08 March 2012

A House and Its Head (Ivy Compton-Burnett)

I came perilously close to giving up on Ivy Compton-Burnett's vicious family drama A House and Its Head, published in 1935 and set fifty years earlier. It's probably 90% dialogue, with sparse unspoken segues, and the characters talk over each other and the topic at hand in such a stilted, forced-chipper register that it's sometimes difficult to follow who's in the room or where the action is taking place. I pushed on, however, and once the simmering subtext moves closer to the surface (though it never boils over), I better understood what she was doing, and then I was fascinated.

Also? It helps to imagine the whole thing acted out by the cast of Downton Abbey. There's even a Sibyl! Of course, she's a sociopath. But they kind of all are.

At the helm of this whole sick crew is Duncan Edgeworth, cold patriarch, inflicter of constant verbal cruelties as abusive as a punch to the face and possibly even more wounding. He lives with his two daughters, witty Nance and surface-sweet Sibyl; his wastrel nephew and presumptive heir, Grant; and meek wife Ellen, whose death several chapters in sets off a chain of horrifying events, participated in and covered up by the family and a village network of hangers-on and gossips.

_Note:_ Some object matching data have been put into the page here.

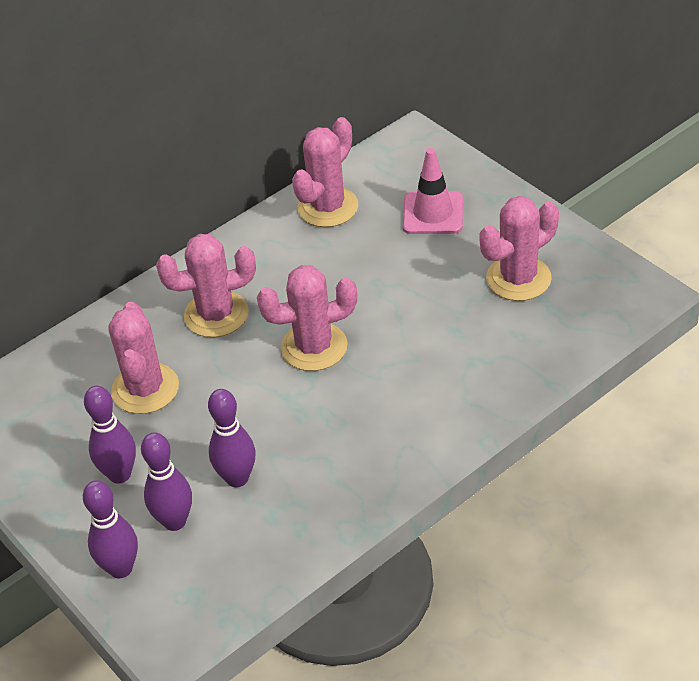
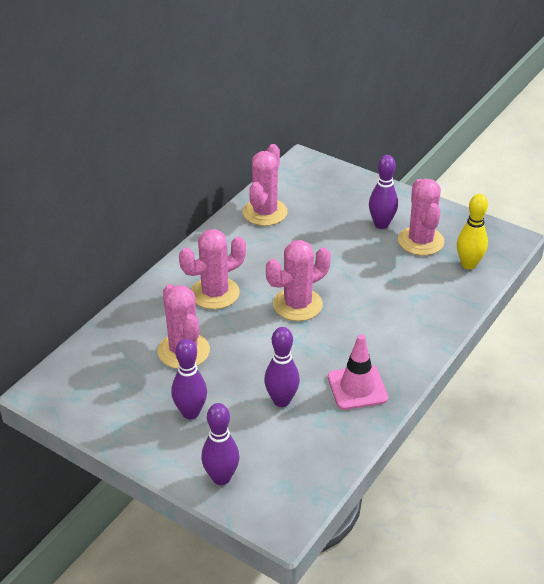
camera: 20 degrees left, 5 degrees down
(174, 521) = (248, 438): purple bowling pin -> purple bowling pin (381, 224)
(433, 213) = (341, 207): pink traffic cone -> pink traffic cone (357, 387)
(518, 279) = (420, 241): pink cactus -> pink cactus turned 45 degrees counterclockwise
(569, 323) = (468, 264): none -> yellow bowling pin

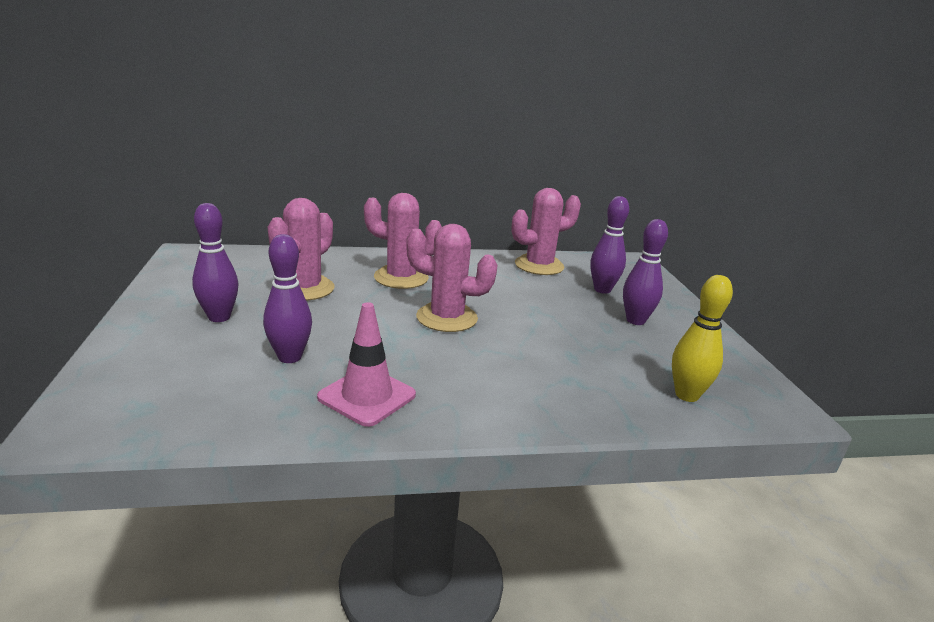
camera: 45 degrees right, 15 degrees down
(221, 478) = (127, 364): purple bowling pin -> purple bowling pin (602, 290)
(420, 241) = (658, 350): pink cactus -> none

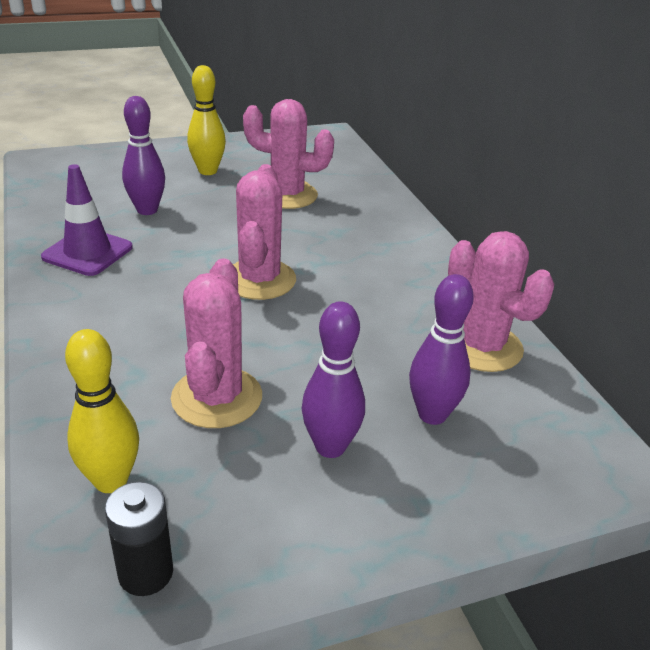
camera: 80 degrees right, 10 degrees up
(219, 317) = (208, 171): purple bowling pin -> yellow bowling pin
(367, 396) = (87, 252): pink traffic cone -> purple traffic cone
(401, 278) = (351, 242): pink cactus -> pink cactus (217, 397)
(754, 386) = (146, 573): none -> black battery

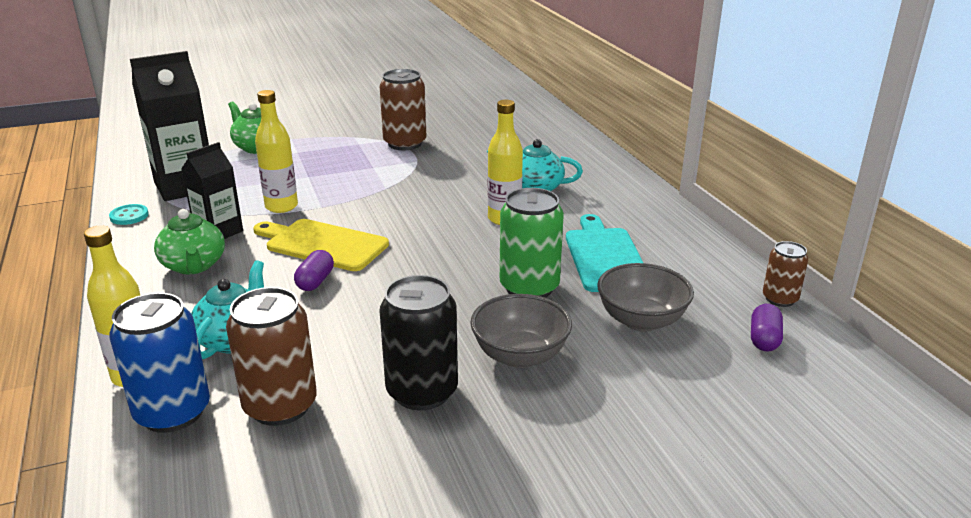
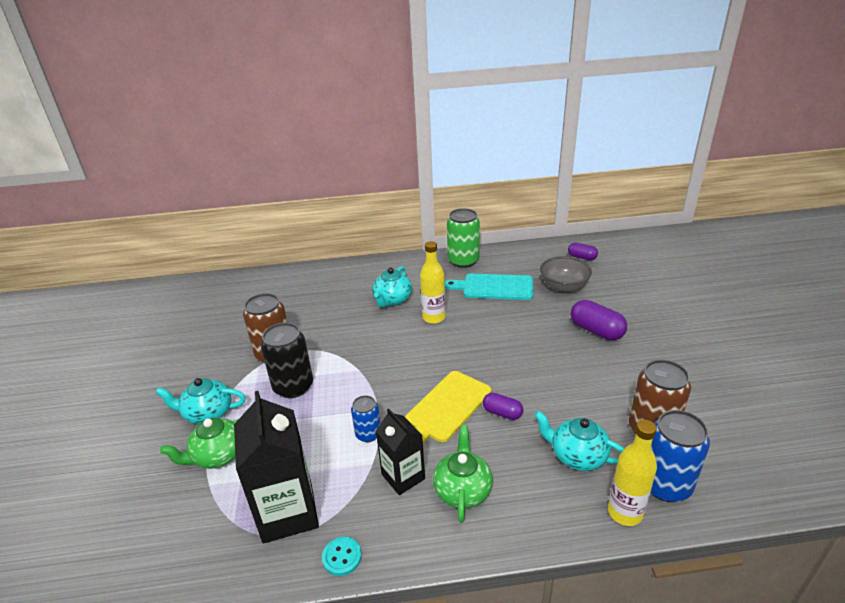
camera: 75 degrees left, 5 degrees up
(194, 266) = (462, 490): green teapot -> green teapot turned 75 degrees counterclockwise
(281, 206) = (368, 434): yellow bottle -> blue can
(312, 133) = (208, 413): none -> turquoise teapot
(422, 391) = (632, 369): black can -> black can (293, 386)
(520, 355) = (596, 331): grey bowl -> purple capsule
(529, 287) = (525, 319): green can -> green can (463, 261)
(780, 299) = (547, 245): brown can -> none

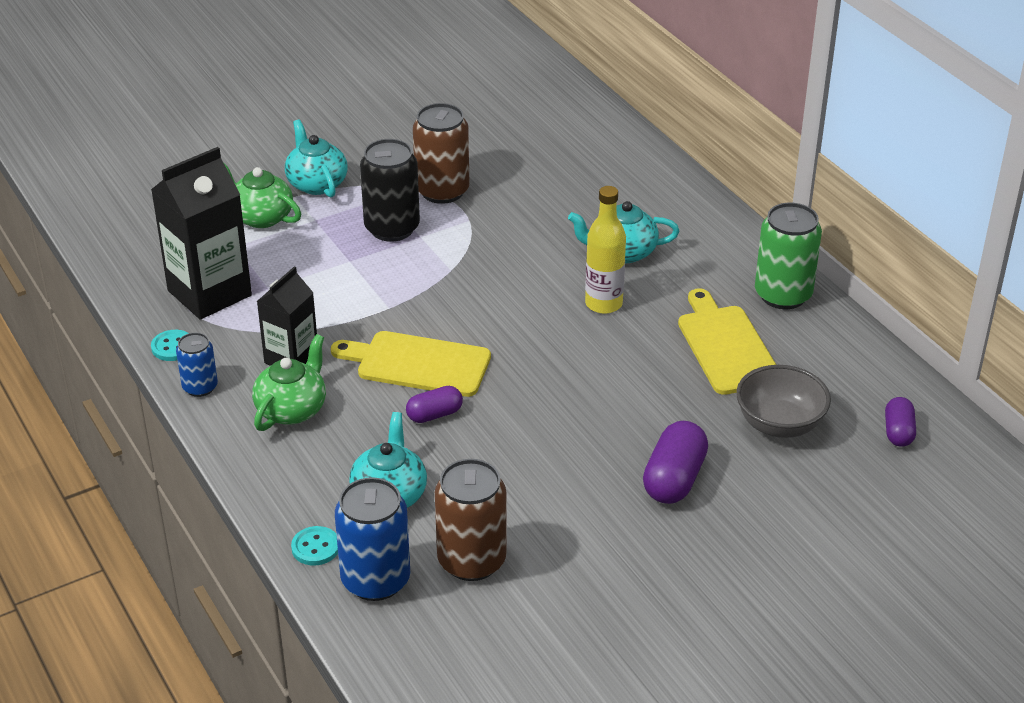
camera: 65 degrees right, 5 degrees up
(368, 434) = (343, 313): blue can -> blue can (200, 387)
(462, 490) = (292, 409): green teapot -> green teapot turned 45 degrees counterclockwise
(494, 287) = (726, 346): turquoise cutting board -> yellow cutting board
(502, 413) = (434, 415): purple capsule -> purple capsule turned 60 degrees clockwise
(624, 512) = (315, 547): yellow bottle -> turquoise button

Once crazy shit starts happening, the novel accelerates. What Compton-Burnett pulls off, though, necessitates the sometime-tedium of the first half. Because whether they're discussing being late for breakfast or accusations of murder, no one's demeanor changes. These people are so skilled at mannered dissembling that they've become capable of anything. And as I became more adept at reading between the lines, I grew more chilled by what I found there. In the end, it's practically a horror novel in Victorian fancy-dress--but one that, like the ghost in the Edith Wharton story, only reveals itself afterward.